Problem: Down to the last line, repeat the entries exactly.

Extracted page text data:
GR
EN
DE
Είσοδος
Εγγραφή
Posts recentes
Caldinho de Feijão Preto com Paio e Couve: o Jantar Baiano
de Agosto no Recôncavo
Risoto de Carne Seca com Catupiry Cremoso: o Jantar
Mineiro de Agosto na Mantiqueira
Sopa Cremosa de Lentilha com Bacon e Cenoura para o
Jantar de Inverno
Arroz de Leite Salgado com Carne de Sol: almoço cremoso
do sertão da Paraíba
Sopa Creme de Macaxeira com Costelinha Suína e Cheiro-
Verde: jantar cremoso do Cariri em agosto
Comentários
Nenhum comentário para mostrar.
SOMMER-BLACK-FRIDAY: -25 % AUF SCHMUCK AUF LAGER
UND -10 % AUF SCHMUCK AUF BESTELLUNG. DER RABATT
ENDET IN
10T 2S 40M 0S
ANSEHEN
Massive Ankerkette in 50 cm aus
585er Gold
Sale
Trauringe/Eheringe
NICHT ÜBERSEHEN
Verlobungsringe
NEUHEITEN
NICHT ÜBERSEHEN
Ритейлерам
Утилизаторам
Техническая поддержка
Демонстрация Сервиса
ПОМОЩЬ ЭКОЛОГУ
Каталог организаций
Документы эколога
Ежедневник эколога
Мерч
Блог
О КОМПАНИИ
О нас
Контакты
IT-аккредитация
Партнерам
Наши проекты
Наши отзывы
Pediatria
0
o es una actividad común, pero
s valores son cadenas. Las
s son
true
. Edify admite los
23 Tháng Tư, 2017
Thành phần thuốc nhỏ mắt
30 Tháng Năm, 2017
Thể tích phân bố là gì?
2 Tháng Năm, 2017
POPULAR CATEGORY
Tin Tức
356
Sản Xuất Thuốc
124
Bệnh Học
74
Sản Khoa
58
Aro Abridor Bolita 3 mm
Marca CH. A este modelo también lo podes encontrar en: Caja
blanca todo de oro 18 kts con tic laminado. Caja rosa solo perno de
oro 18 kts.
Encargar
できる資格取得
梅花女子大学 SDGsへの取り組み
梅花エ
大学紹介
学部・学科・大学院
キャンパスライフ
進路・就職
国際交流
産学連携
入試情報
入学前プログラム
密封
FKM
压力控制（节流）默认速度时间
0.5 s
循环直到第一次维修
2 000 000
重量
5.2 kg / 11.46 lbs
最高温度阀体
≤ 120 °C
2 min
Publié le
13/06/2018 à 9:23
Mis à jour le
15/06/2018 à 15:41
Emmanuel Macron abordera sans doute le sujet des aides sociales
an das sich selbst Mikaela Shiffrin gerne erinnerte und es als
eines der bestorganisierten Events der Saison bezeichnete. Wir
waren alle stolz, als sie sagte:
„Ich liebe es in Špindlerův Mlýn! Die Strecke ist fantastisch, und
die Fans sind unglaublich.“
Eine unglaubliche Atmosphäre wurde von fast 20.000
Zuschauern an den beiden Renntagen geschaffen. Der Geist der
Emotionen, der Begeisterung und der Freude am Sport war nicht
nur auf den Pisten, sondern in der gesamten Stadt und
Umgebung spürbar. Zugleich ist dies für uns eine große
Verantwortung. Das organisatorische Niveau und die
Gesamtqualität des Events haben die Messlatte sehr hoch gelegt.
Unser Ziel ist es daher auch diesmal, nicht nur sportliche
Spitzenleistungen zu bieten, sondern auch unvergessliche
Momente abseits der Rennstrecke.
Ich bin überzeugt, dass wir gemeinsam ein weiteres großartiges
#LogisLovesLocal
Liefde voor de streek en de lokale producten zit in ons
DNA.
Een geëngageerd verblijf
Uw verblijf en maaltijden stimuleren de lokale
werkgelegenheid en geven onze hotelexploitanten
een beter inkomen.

Result for this exercise:
GR
EN
DE
Είσοδος
Εγγραφή
Posts recentes
Caldinho de Feijão Preto com Paio e Couve: o Jantar Baiano
de Agosto no Recôncavo
Risoto de Carne Seca com Catupiry Cremoso: o Jantar
Mineiro de Agosto na Mantiqueira
Sopa Cremosa de Lentilha com Bacon e Cenoura para o
Jantar de Inverno
Arroz de Leite Salgado com Carne de Sol: almoço cremoso
do sertão da Paraíba
Sopa Creme de Macaxeira com Costelinha Suína e Cheiro-
Verde: jantar cremoso do Cariri em agosto
Comentários
Nenhum comentário para mostrar.
SOMMER-BLACK-FRIDAY: -25 % AUF SCHMUCK AUF LAGER
UND -10 % AUF SCHMUCK AUF BESTELLUNG. DER RABATT
ENDET IN
10T 2S 40M 0S
ANSEHEN
Massive Ankerkette in 50 cm aus
585er Gold
Sale
Trauringe/Eheringe
NICHT ÜBERSEHEN
Verlobungsringe
NEUHEITEN
NICHT ÜBERSEHEN
Ритейлерам
Утилизаторам
Техническая поддержка
Демонстрация Сервиса
ПОМОЩЬ ЭКОЛОГУ
Каталог организаций
Документы эколога
Ежедневник эколога
Мерч
Блог
О КОМПАНИИ
О нас
Контакты
IT-аккредитация
Партнерам
Наши проекты
Наши отзывы
Pediatria
0
o es una actividad común, pero
s valores son cadenas. Las
s son
true
. Edify admite los
23 Tháng Tư, 2017
Thành phần thuốc nhỏ mắt
30 Tháng Năm, 2017
Thể tích phân bố là gì?
2 Tháng Năm, 2017
POPULAR CATEGORY
Tin Tức
356
Sản Xuất Thuốc
124
Bệnh Học
74
Sản Khoa
58
Aro Abridor Bolita 3 mm
Marca CH. A este modelo también lo podes encontrar en: Caja
blanca todo de oro 18 kts con tic laminado. Caja rosa solo perno de
oro 18 kts.
Encargar
できる資格取得
梅花女子大学 SDGsへの取り組み
梅花エ
大学紹介
学部・学科・大学院
キャンパスライフ
進路・就職
国際交流
産学連携
入試情報
入学前プログラム
密封
FKM
压力控制（节流）默认速度时间
0.5 s
循环直到第一次维修
2 000 000
重量
5.2 kg / 11.46 lbs
最高温度阀体
≤ 120 °C
2 min
Publié le
13/06/2018 à 9:23
Mis à jour le
15/06/2018 à 15:41
Emmanuel Macron abordera sans doute le sujet des aides sociales
an das sich selbst Mikaela Shiffrin gerne erinnerte und es als
eines der bestorganisierten Events der Saison bezeichnete. Wir
waren alle stolz, als sie sagte:
„Ich liebe es in Špindlerův Mlýn! Die Strecke ist fantastisch, und
die Fans sind unglaublich.“
Eine unglaubliche Atmosphäre wurde von fast 20.000
Zuschauern an den beiden Renntagen geschaffen. Der Geist der
Emotionen, der Begeisterung und der Freude am Sport war nicht
nur auf den Pisten, sondern in der gesamten Stadt und
Umgebung spürbar. Zugleich ist dies für uns eine große
Verantwortung. Das organisatorische Niveau und die
Gesamtqualität des Events haben die Messlatte sehr hoch gelegt.
Unser Ziel ist es daher auch diesmal, nicht nur sportliche
Spitzenleistungen zu bieten, sondern auch unvergessliche
Momente abseits der Rennstrecke.
Ich bin überzeugt, dass wir gemeinsam ein weiteres großartiges
#LogisLovesLocal
Liefde voor de streek en de lokale producten zit in ons
DNA.
Een geëngageerd verblijf
Uw verblijf en maaltijden stimuleren de lokale
werkgelegenheid en geven onze hotelexploitanten
een beter inkomen.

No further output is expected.